Refresh the audit/ evidence files in place rather than fork a dated parallel set. ADR-0017 Decision 1 designated them the living regression reference; keeping one current set (with the prior-pass findings carried as an explicit disposition table) keeps the record readable, and git preserves the 2026-06-12 text.
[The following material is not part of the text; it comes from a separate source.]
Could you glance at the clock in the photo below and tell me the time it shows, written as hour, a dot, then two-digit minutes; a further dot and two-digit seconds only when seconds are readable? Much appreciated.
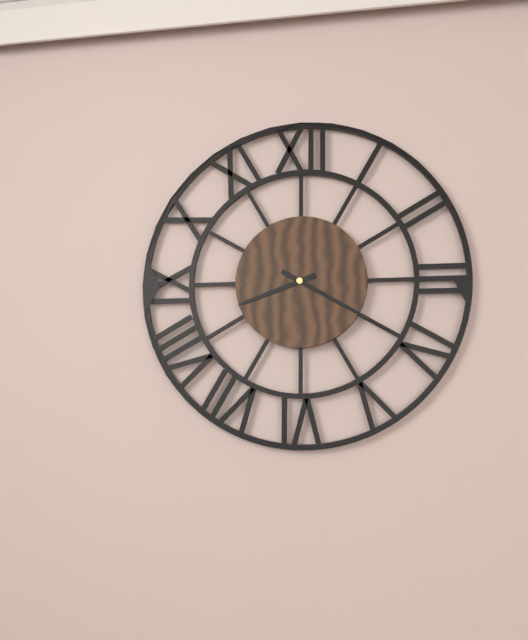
8.20
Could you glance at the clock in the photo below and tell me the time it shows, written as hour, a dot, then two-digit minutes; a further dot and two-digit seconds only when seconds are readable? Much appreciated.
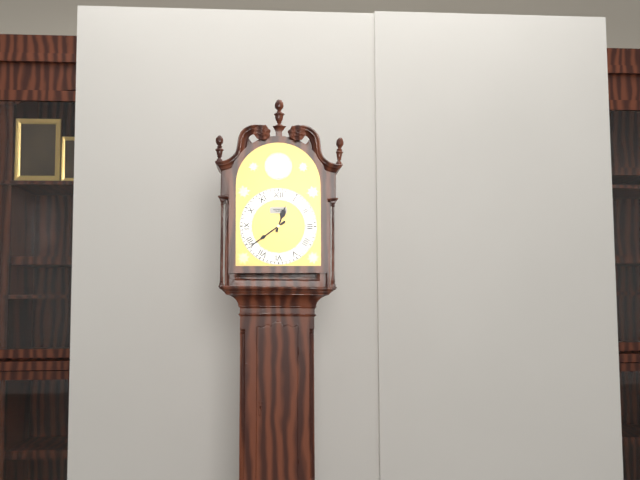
12.39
This ADR is the forward record of the refresh.

Consequences¶

Positive:

The current state is re-validated with fresh, command-backed evidence, including an executed adversarial battery, not only a code re-read, and the validation was re-run on the merged tree so it covers the concurrently-landed #69 and #71 deltas.
Every ADR-0017 finding is shown closed with its resolving ADR/backlog id, so the governance record now reflects that the first audit's debt is fully paid.
The one forward-looking concurrency concern is captured (BL-104) before the HTTP transport work begins, rather than discovered during it.

Negative:

A reader expecting new defects finds none; this pass ships evidence and one latent backlog item, not code. That is the intended result for a hardened, fully-remediated codebase.
Refreshing audit/ in place means the 2026-06-12 prose lives only in git history; the disposition table in audit/02 mitigates this by carrying the prior findings forward.

Neutral:

coverage, pip-audit, and bandit were used for the audit; coverage is already a project gate (BL-053), while pip-audit and bandit remain advisory and are not added as dependencies or gates.
Coverage reads 92 percent here versus 94 percent on 2026-06-12; the dip is the larger store/postgres.py surface whose live-DB tests skip without PRAXIS_TEST_PG_DSN, not a loss of coverage on exercised code.

Alternatives considered and rejected¶

Implement BL-104 (per-session context isolation / atomic nonce consume) in this pass. Rejected: the multi-client transport it protects is unimplemented, so the change would add concurrency machinery and tests against a code path that cannot run, shipping speculative complexity against the project's own "no behavior change without a test, no untested security code" discipline.
Fork a dated audit/2026-06-14/ set and leave the 2026-06-12 files untouched. Rejected: it would split the living regression reference into divergent copies; the disposition table plus git history preserves the prior pass without the fork.
Add # nosec B608 annotations to silence bandit on the store backends. Rejected: bandit is not a CI gate and ruff's S608 is already scoped-ignored with a justification in pyproject.toml; a second suppression mechanism for the same confirmed false positive is redundant surface, not hygiene.
Scope the audit to HEAD 209f61a and ignore the concurrently-merged #69/#71. Rejected: the PR rebases onto a tree that includes them, so the honest baseline is the merged tree; the gates were re-run there and both deltas reviewed, so the evidence matches what ships.

Revisit triggers¶

HTTP serving lands (BL-012 serving), which makes BL-104 active: per-session execution-context isolation and an atomic approval compare-and-consume become required (building on #71's per-request correlation scope).
The next remediation wave implements BL-104, at which point a remediation ADR (the ADR-0016 pattern) supersedes the tracking here.